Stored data
####

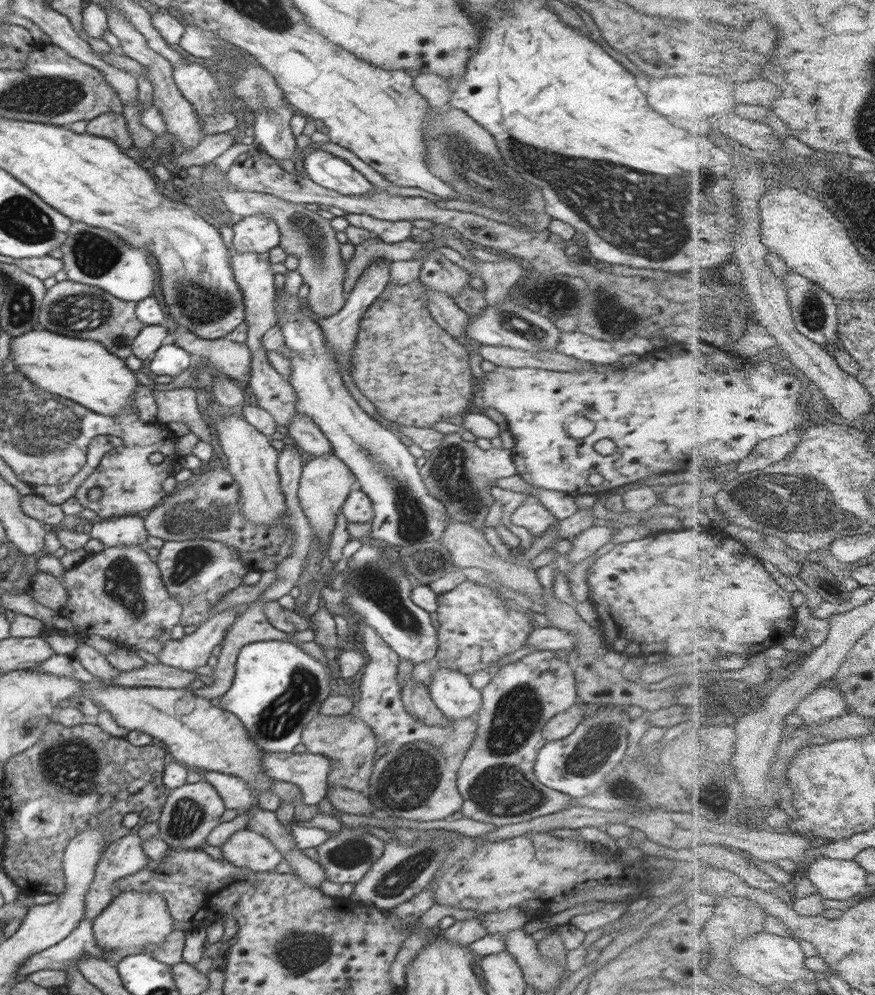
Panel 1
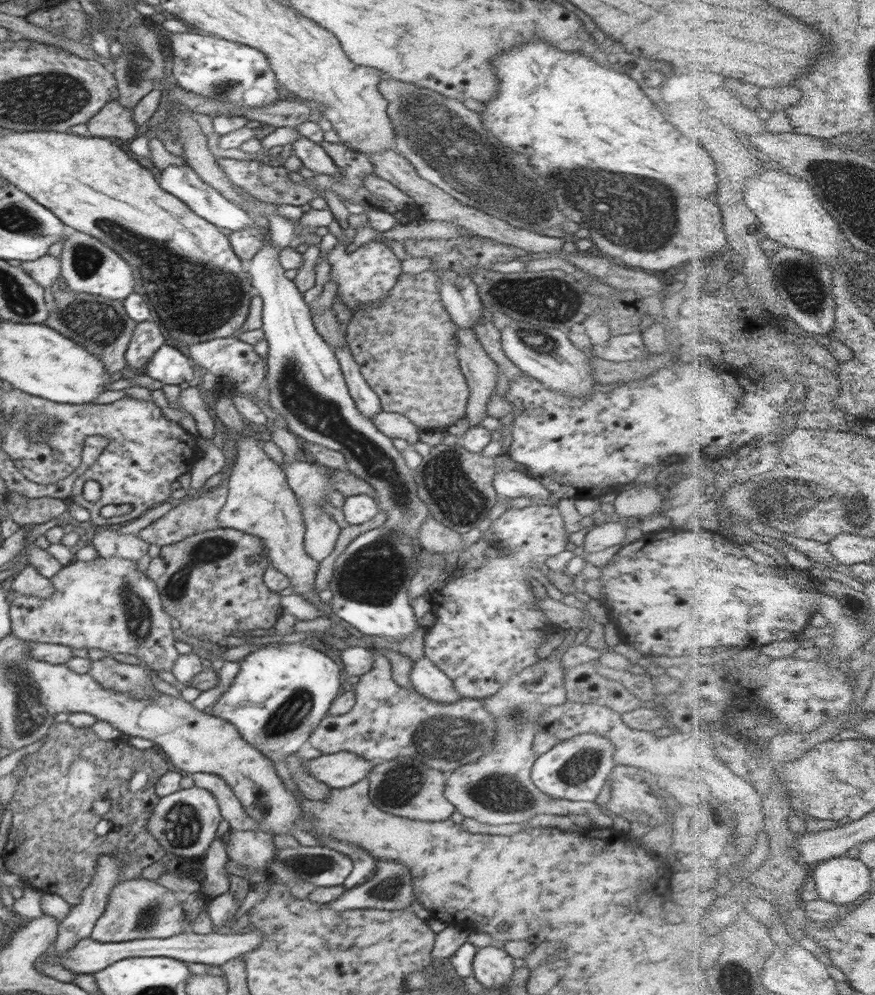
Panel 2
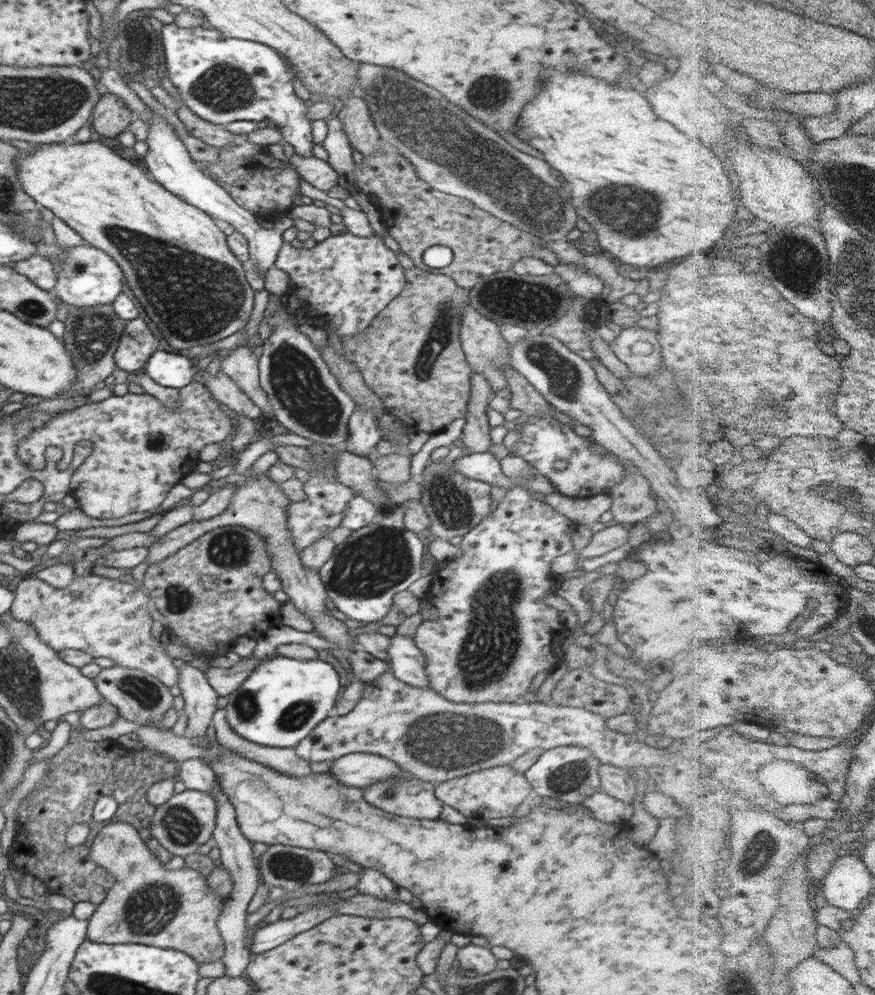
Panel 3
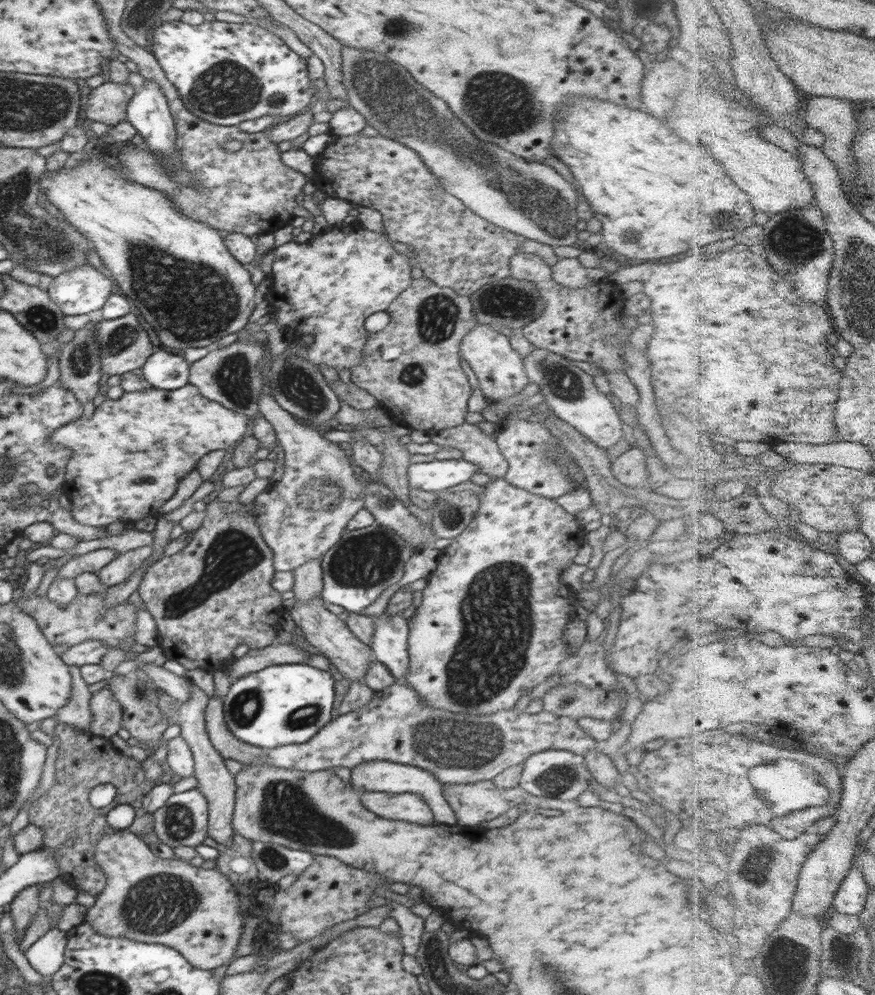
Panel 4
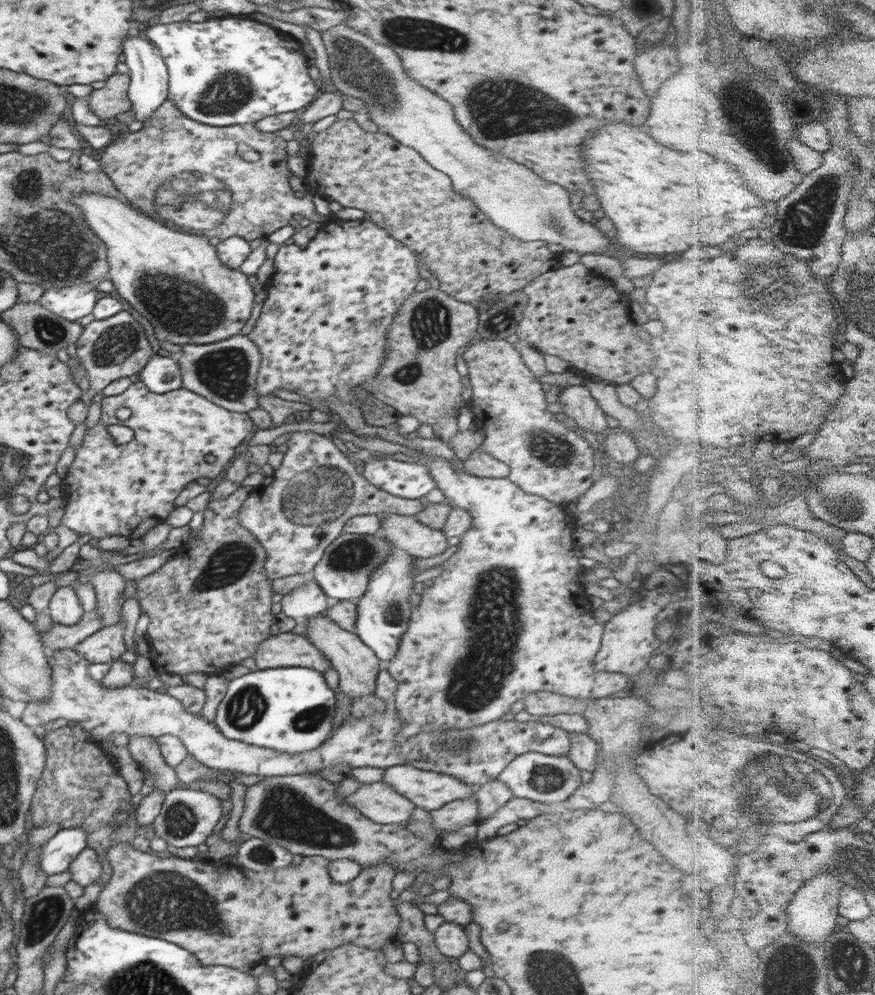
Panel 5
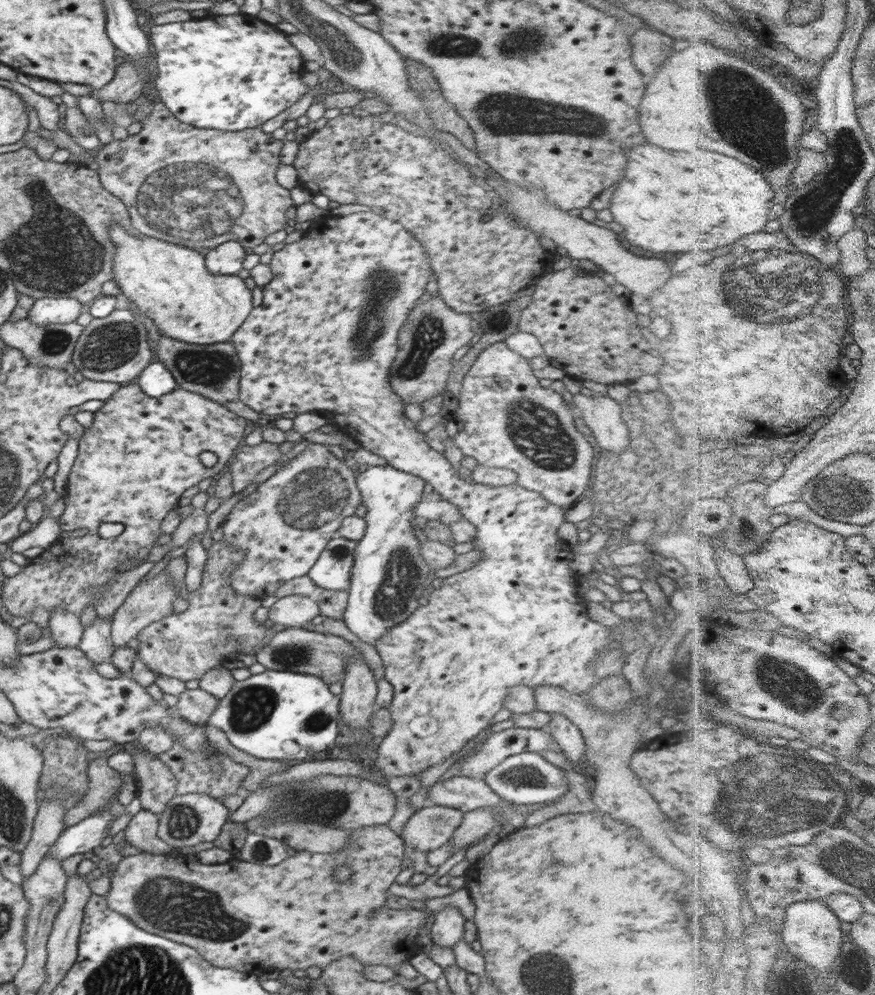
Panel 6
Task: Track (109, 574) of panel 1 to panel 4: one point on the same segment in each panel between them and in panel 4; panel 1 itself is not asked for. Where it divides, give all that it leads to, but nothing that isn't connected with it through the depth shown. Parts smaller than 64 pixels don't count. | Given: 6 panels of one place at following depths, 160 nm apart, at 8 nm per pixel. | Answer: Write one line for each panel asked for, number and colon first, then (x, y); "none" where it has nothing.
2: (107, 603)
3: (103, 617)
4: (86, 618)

####

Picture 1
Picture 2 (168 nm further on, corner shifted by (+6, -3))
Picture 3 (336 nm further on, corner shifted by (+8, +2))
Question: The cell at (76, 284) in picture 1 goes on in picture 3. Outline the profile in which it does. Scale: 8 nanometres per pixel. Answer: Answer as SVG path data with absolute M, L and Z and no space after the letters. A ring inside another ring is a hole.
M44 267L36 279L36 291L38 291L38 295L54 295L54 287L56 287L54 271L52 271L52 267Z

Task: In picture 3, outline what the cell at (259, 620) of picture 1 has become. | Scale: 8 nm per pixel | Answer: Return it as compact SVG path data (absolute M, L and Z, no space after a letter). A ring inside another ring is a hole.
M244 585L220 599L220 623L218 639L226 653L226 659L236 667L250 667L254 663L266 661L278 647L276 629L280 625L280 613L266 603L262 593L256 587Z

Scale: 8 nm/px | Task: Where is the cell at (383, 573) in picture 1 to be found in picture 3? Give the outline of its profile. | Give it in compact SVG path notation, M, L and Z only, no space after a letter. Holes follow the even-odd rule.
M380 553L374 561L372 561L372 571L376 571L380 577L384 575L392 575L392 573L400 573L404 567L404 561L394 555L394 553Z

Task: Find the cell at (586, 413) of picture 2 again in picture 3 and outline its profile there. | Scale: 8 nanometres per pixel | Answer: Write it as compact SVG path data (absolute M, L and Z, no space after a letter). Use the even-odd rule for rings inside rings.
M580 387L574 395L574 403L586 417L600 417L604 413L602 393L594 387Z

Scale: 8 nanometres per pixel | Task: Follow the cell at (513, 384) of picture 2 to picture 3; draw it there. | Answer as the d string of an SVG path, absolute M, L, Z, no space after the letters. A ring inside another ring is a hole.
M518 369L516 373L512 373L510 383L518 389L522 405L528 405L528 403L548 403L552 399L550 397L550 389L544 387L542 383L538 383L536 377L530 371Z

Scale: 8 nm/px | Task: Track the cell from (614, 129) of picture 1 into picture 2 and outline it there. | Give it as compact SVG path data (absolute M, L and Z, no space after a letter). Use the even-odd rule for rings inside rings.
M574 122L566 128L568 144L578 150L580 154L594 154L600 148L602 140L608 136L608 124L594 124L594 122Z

####

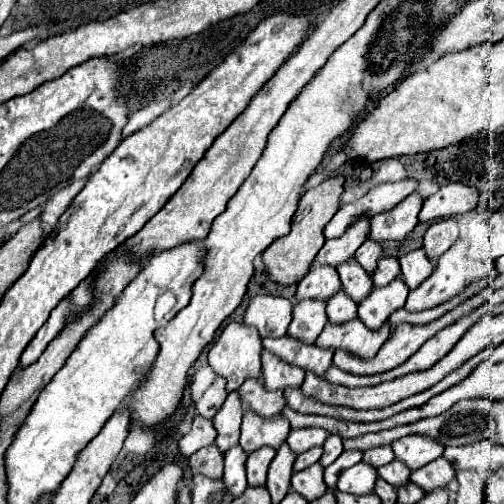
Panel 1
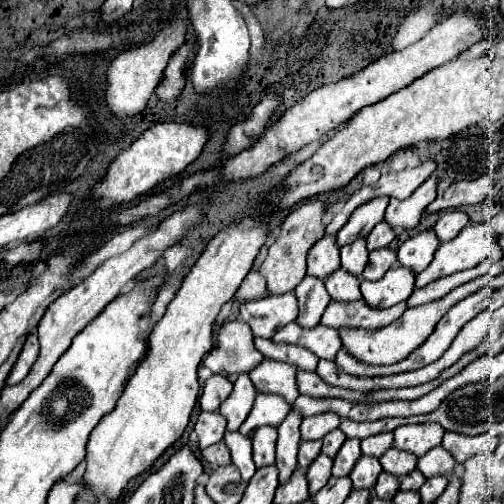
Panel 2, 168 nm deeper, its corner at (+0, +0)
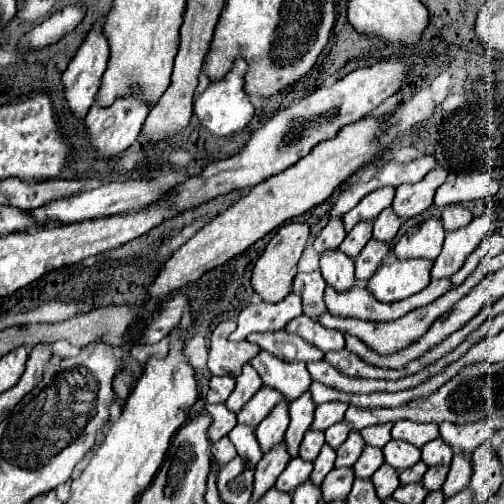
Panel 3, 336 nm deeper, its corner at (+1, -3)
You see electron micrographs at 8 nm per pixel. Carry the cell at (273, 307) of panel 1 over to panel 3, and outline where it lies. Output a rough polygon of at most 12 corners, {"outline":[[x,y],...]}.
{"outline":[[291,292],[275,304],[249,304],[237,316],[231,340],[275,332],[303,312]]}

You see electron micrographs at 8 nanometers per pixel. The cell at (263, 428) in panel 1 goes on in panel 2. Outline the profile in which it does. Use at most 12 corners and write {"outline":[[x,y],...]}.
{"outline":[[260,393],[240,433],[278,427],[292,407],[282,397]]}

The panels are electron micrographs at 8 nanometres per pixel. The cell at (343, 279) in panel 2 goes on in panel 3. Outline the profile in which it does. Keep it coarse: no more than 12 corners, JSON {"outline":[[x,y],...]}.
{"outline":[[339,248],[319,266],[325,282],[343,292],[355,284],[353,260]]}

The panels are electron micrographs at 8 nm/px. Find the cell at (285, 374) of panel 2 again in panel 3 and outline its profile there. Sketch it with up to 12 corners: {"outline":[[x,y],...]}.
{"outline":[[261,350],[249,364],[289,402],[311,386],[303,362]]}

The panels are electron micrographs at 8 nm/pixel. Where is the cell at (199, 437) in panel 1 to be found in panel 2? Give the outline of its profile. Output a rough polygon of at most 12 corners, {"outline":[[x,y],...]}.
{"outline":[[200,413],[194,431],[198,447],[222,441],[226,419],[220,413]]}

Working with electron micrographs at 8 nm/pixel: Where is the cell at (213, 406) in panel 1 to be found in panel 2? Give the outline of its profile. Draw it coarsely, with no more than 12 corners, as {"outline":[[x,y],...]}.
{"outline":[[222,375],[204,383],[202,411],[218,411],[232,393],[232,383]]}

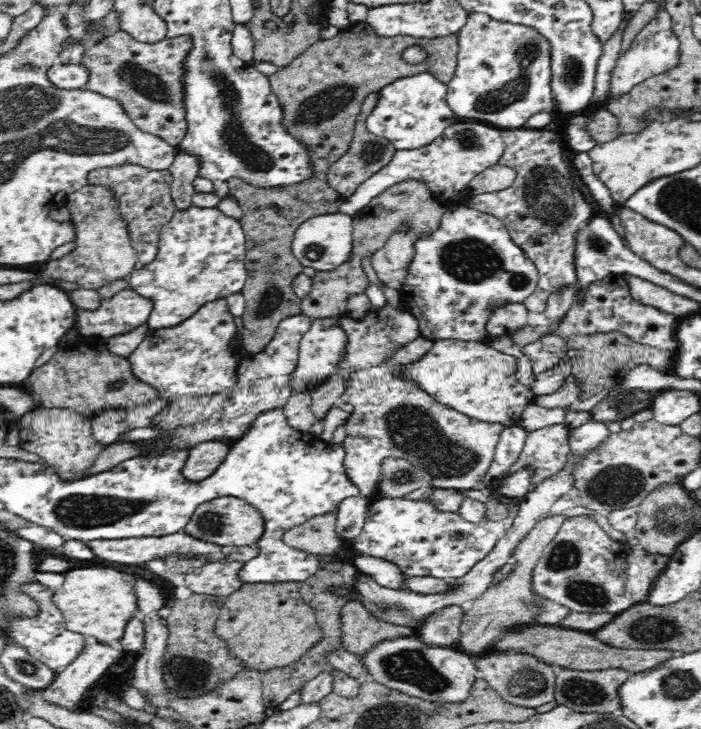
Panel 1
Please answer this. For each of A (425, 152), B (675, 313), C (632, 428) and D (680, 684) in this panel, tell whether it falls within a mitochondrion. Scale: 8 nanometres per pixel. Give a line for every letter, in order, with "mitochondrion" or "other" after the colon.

####

Exercise directions:
The word "deeper" appears in some lines above. Return every one of those lines.

Response:
Panel 2, 168 nm deeper, its corner at (+0, +0)
Panel 3, 336 nm deeper, its corner at (+1, -3)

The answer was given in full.